Twelve miles a day. Sometimes fifteen, if the road was dry and level. Wagons creaked, children sang German hymns, sheep bleated, Brut raced along the column, and everything felt like a long picnic.

On the third day, Rachel began to smile.

On the fifth, Daniel found a turtle in a roadside ditch and carried it for two hours until it bit his finger. He didn't cry. He let the turtle go, looked at his punctured finger, and said:

"Sie hat Angst." She was scared.

Jakob thought: with that temperament, the boy would make a good farmer.


On the tenth day, the land began to rise.

At first imperceptibly — the road just tilted slightly upward, and the horses pulled a little harder. Then the hills grew higher, the trees denser, the farms scarcer. By the evening of the tenth day, the column stood at the foot of the Appalachians and looked up.

The mountains weren't tall — not the Alps the elders remembered from their grandfathers' stories. But they were endless. Ridge after ridge, fold after fold, forested to their summits. The trail leading through them was visible as a pale thread on dark green cloth — and vanished around the first bend.

"How many days through the mountains?" asked Moses Yoder, the youngest of the men, twenty-three, married four months.

"Two weeks without rain," Beiler answered. "Three with rain."

"And if it snows?"

Beiler looked at Moses the way a teacher looks at a student who has asked the right question at the wrong time.

"Then we will pray harder."


The first ascent took an entire day.

The trail climbed steeply up a rocky slope, winding between boulders and roots. The wagons couldn't pass — wheels spun on wet rocks, horses slipped, axles groaned. The men walked ahead, clearing the way with axes — cutting branches, rolling stones, chopping roots.
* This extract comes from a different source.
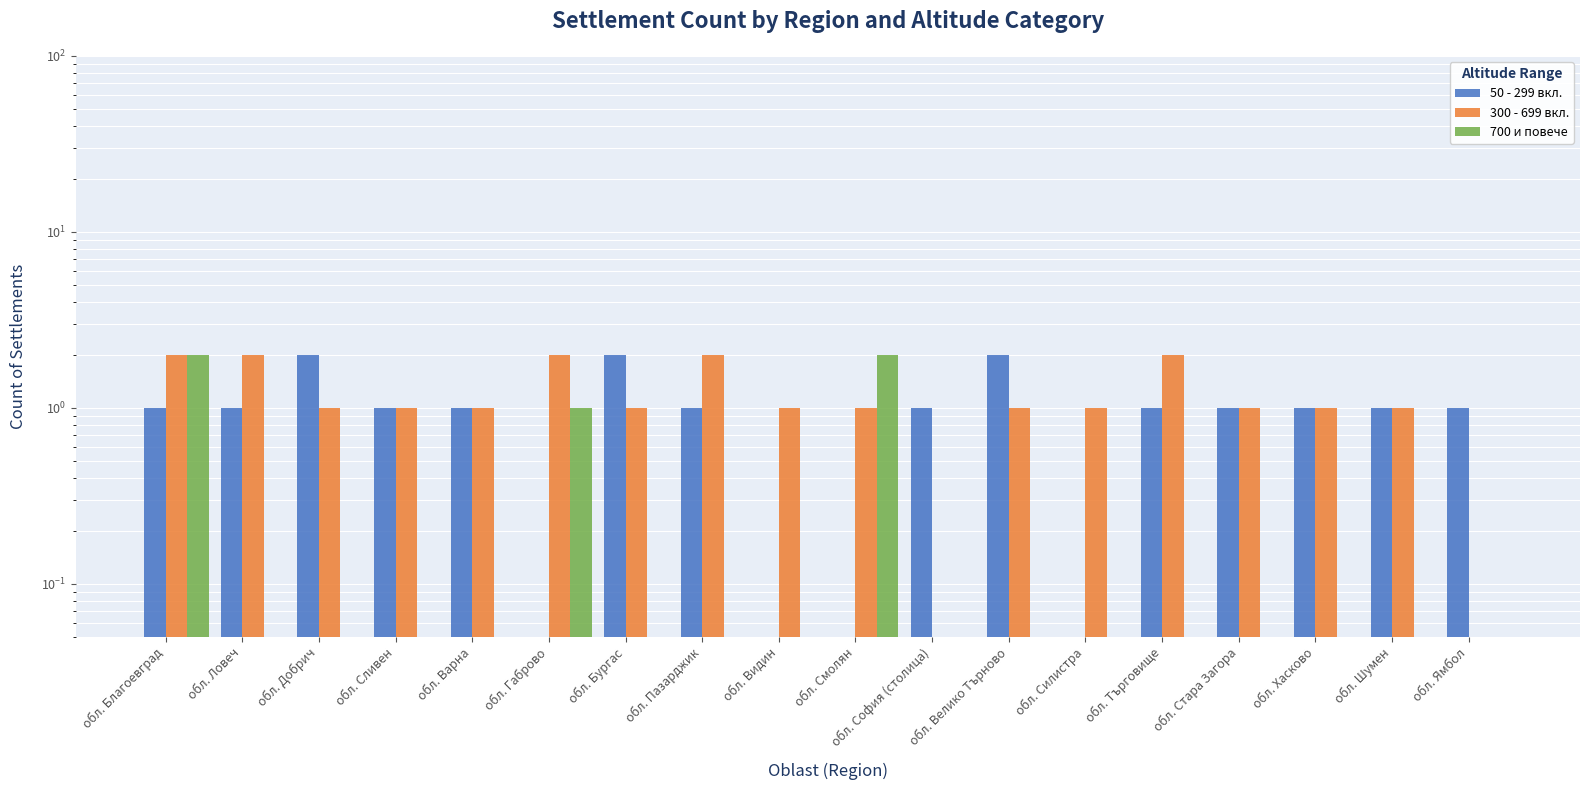

True or false: 300 - 699 вкл. has a value of 1.0 at обл. Сливен.

True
Women and children followed behind, leading sheep and cows along the narrow path.

Gretchen pulled. Jakob had never seen a horse work like that. She dug her hooves into the stones, strained her neck, and the wagon crawled upward centimeter by centimeter. When the grade became too steep, Jakob wedged stones under the wheels, let her catch her breath, and commanded again: "Hü!"
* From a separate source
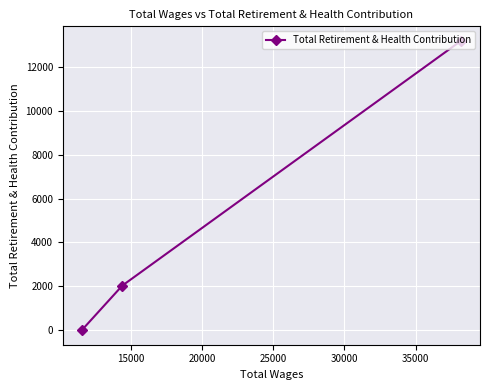

How many lines are shown in the chart?

1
By noon they had covered a mile and a half. By evening — three.

The Yoder wagon broke an axle on a boulder. Moses stood over the wreckage in silence — all his tools were in that wagon, all his seeds, all his food. His wife Sara sat on a rock with a face the color of paper.

Beiler walked over, crouched, examined the break.

"Jakob, bring the spare axle. Stoltzfus — the jack. Graber — harness straps for binding. Everyone else — we camp here."

Nobody asked "can't it wait until morning?" Nobody said "we're tired." Six men worked by firelight until midnight. The women fed the children, put them to sleep, brewed coffee for the men.

At one in the morning, the wagon stood on a new axle. Not perfect — Jakob could see the wood was slightly crooked — but it would do for the mountains.

"Thank you," said Moses.

"Don't thank me," Jakob answered. "Thank the community."

These weren't just words. This was the law they lived by. A law worth living by.


Rachel never complained. Not once.

She rose first — before Jakob, before dawn — and built the fire. Cooked cornmeal mush, baked flatbread on the cast-iron skillet, brewed herbal tea from whatever she found by the trail. Fed the children, scoured the dishes with creek sand, packed everything into the wagon, and walked.

She walked beside the wagon, carrying Anna, holding Daniel's hand. Sometimes fifteen miles a day. Over rocks, through mud, in rain. In the same boots that by the end of the second week had begun splitting at the seams.

On the twelfth day, Jakob told her:

"You are stronger than me."

"No," she answered. "I simply have no time to be weak."